QUICK REVIEW

[논문 리뷰] DynaSOAr: A Parallel Memory Allocator for Object-oriented Programming on GPUs with Efficient Memory Access

Matthias Springer, Hidehiko Masuhara|arXiv (Cornell University)|2018. 10. 28.

Parallel Computing and Optimization Techniques인용 수 3

한 줄 요약

DynaSOAr는 GPU 가속 객체 지향 프로그래밍을 위한 CUDA 기반, 락 없는 동적 메모리 할당기로, 메모리 할당 및 액세스 패턴을 최적화합니다. 계층적 비트맵 기반 할당기와 구조체의 배열(SOA) 데이터 레이아웃, 그리고 병렬 do-all 연산을 결합하여 응용 프로그램 성능을 최대 3배 향상시키고 메모리 분할을 줄이며, 동일한 메모리 예산 내에서 최대 2배 더 큰 문제 크기를 허용합니다. 이는 최신 기술 수준의 할당기보다 뛰어납니다.

ABSTRACT

Object-oriented programming has long been regarded as too inefficient for SIMD high-performance computing, despite the fact that many important HPC applications have an inherent object structure. On SIMD accelerators, including GPUs, this is mainly due to performance problems with memory allocation and memory access: There are a few libraries that support parallel memory allocation directly on accelerator devices, but all of them suffer from uncoalesed memory accesses. We discovered a broad class of object-oriented programs with many important real-world applications that can be implemented efficiently on massively parallel SIMD accelerators. We call this class Single-Method Multiple-Objects (SMMO), because parallelism is expressed by running a method on all objects of a type. To make fast GPU programming available to average programmers, we developed DynaSOAr, a CUDA framework for SMMO applications. DynaSOAr consists of (1) a fully-parallel, lock-free, dynamic memory allocator, (2) a data layout DSL and (3) an efficient, parallel do-all operation. DynaSOAr achieves performance superior to state-of-the-art GPU memory allocators by controlling both memory allocation and memory access. DynaSOAr improves the usage of allocated memory with a Structure of Arrays data layout and achieves low memory fragmentation through efficient management of free and allocated memory blocks with lock-free, hierarchical bitmaps. Contrary to other allocators, our design is heavily based on atomic operations, trading raw (de)allocation performance for better overall application performance. In our benchmarks, DynaSOAr achieves a speedup of application code of up to 3x over state-of-the-art allocators.

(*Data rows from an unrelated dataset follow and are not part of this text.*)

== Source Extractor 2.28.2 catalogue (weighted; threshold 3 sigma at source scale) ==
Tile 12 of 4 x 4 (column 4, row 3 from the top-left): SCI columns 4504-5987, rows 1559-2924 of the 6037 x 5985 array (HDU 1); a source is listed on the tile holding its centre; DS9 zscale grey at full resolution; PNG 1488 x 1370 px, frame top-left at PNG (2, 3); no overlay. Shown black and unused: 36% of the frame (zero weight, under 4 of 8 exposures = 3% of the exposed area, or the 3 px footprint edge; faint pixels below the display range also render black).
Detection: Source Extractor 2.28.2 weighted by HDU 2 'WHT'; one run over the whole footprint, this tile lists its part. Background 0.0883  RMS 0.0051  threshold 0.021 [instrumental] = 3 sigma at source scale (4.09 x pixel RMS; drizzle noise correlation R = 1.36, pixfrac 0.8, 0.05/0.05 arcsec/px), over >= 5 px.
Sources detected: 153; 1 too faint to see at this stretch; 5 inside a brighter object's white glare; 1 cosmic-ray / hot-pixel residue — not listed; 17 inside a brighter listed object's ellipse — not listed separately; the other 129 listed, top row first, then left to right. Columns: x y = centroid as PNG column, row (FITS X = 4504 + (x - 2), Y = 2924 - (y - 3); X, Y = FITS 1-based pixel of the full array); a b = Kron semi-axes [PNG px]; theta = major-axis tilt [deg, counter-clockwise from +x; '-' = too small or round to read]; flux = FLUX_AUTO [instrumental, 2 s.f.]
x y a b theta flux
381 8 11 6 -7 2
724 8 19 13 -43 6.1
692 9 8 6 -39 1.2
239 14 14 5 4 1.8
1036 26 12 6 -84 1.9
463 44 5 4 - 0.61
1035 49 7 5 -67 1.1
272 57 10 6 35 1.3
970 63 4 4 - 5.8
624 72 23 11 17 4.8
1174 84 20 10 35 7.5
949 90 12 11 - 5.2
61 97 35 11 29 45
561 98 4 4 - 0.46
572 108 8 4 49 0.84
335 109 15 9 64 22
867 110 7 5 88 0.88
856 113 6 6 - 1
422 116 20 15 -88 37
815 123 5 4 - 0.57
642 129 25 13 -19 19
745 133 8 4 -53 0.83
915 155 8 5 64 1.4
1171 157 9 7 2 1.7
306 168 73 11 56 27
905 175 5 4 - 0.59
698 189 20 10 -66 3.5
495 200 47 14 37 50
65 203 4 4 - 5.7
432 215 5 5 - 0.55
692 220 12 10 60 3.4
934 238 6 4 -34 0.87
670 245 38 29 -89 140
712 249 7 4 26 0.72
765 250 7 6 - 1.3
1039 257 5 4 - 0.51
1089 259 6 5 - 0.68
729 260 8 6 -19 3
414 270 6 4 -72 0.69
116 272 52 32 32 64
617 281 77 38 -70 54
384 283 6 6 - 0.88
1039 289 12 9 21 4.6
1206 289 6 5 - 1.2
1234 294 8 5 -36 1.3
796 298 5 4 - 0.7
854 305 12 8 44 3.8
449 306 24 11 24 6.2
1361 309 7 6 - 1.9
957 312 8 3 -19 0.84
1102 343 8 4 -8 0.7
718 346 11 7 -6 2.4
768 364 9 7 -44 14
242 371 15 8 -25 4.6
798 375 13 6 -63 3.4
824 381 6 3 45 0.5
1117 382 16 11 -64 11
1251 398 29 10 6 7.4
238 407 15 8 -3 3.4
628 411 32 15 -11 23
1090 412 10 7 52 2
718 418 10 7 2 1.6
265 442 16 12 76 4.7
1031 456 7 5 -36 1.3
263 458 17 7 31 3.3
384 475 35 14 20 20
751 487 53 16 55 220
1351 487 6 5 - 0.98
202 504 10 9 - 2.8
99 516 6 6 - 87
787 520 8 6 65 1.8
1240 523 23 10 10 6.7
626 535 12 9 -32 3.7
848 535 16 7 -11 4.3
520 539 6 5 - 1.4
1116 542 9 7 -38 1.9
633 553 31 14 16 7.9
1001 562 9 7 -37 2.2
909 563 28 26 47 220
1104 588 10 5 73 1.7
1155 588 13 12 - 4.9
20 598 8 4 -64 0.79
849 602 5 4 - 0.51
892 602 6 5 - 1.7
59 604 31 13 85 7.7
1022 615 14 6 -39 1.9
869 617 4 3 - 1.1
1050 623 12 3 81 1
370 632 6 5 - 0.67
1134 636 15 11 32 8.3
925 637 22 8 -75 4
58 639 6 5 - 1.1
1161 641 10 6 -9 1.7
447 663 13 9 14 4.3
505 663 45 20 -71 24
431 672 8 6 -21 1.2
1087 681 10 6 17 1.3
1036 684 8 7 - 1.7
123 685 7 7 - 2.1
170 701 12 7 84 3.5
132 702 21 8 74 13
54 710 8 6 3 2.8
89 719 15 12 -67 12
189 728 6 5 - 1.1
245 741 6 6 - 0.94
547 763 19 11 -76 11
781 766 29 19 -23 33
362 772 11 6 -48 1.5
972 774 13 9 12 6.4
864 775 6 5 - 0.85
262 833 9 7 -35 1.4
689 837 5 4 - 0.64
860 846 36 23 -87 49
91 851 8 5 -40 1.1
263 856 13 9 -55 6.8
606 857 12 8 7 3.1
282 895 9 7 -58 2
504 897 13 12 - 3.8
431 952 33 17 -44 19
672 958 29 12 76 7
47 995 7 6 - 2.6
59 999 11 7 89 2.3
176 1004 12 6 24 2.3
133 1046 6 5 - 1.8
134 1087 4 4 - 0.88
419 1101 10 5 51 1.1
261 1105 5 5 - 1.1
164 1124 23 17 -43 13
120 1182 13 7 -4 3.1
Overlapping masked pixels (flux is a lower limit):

Moreover, DynaSOAr manages heap memory more efficiently than other allocators, allowing programmers to run up to 2x larger problem sizes with the same amount of memory.

연구 동기 및 목표

객체 지향 GPU 프로그래밍에서 동적 메모리 할당의 성능 저하 문제를 해결하기 위해, 특히 데이터 병렬 워크로드에 초점을 맞춥니다.
동적 객체 집합을 가진 응용 프로그램을 위한 SIMD 아키텍처인 GPU에서 효율적이고 확장 가능하며 락 없는 메모리 관리를 가능하게 합니다.
계층적 비트맵과 함께 SOA(구조체의 배열) 레이아웃을 통해 메모리 액세스를 코alescing하여 메모리 대역폭 활용도를 향상시킵니다.
단일 메서드를 클래스의 모든 인스턴스에 동시에 적용하는 Single-Method Multiple-Objects(SMMO) 프로그래밍 모델을 지원합니다.
메모리 분할을 줄이고 힙 활용도를 향상시켜 고정된 메모리 제한 내에서 더 큰 문제 크기를 허용합니다.

제안 방법

DynaSOAr는 락 없는 원자 연산 기반으로 자유 및 할당된 메모리 블록을 관리하기 위해 계층적 비트맵 데이터 구조를 사용합니다. 이로 인해 경쟁과 분할을 최소화합니다.
객체는 고정 크기의 블록으로 구성되며, 할당 중 스레드 경쟁을 줄이기 위해 비트맵의 로테이션 시프팅 기법을 사용합니다.
메모리 액세스 패턴을 코alescing하기 위해 SOA(구조체의 배열) 데이터 레이아웃을 강제 적용하여 메모리 대역폭 활용도를 향상시킵니다.
모든 활성 객체에 대해 메서드를 동시에 동기화하고 실행하는 병렬 do-all 연산을 통합하여 SMMO 워크로드의 효율적 실행을 가능하게 합니다.
객체 포인터는 블록 크기와 오프셋을 인코딩하여 효율적인 메모리 레이아웃을 가능하게 하며, 메모리 낭비 없이 클래스 상속을 지원합니다.
할당 속도를 약간 희생하여 데이터 액세스 최적화와 분할 감소를 통해 전체 응용 프로그램 성능을 향상시킵니다.

실험 결과

연구 질문

RQ1GPU 메모리 할당기를 설계하여 순수한 할당 속도 외에도 메모리 액세스 코ales싱과 데이터 국소성을 최적화할 수 있는가?
RQ2객체 지향 워크로드를 위한 락 없는 병렬 GPU 환경에서 동적 메모리 할당을 어떻게 효율적이고 확장 가능하게 만들 수 있는가?
RQ3구조체의 배열(SOA) 레이아웃이 GPU 가속 객체 지향 응용 프로그램에서 메모리 대역폭 활용도와 캐시 효율성을 얼마나 향상시킬 수 있는가?
RQ4계층적 비트맵이 다수의 병렬 처리 환경에서 낮은 분할과 높은 확장성을 갖춘 자유 메모리 블록을 효과적으로 관리할 수 있는가?
RQ5병렬 do-all 연산의 통합이 SMMO 스타일 응용 프로그램의 GPU 성능에 어떻게 기여하는가?

주요 결과

DynaSOAr는 최신 기술 수준의 GPU 할당기 대비 응용 프로그램 수준 성능에서 최대 3배의 성능 향상을 달성합니다. 주로 SOA 레이아웃을 통한 메모리 액세스 코ales싱 향상 덕분입니다.
할당 및 해제 사이클을 반복해도 분할 수준이 약 18%로 낮고 안정적으로 유지되어 메모리 분할을 크게 줄였습니다.
동일한 힙 크기에서 다른 할당기 대비 DynaSOAr는 내부 분할이 없어 최대 2배 더 큰 문제 크기를 허용합니다.
계층적 비트맵에서의 로테이션 시프팅은 스레드 경쟁을 감소시키고 할당 성능을 향상시킵니다. 제거 실험 결과에서 이 최적화가 없을 경우 성능 저하가 뚜렷하게 나타났습니다.
병렬 do-all 연산을 통한 객체 열거는 거의 무시할 수 없는 오버헤드를 가지며 힙 크기에 따라 효율적으로 확장됩니다. 이는 계층적 비트맵 설계의 견고성을 입증합니다.
Linux Scalability 벤치마크에서 DynaSOAr는 96.9%의 힙 활용도를 기록했으며, Halloc(49.8%)과 BitmapAlloc(98.4%)을 모두 뛰어나는 성능과 효율성을 보였습니다.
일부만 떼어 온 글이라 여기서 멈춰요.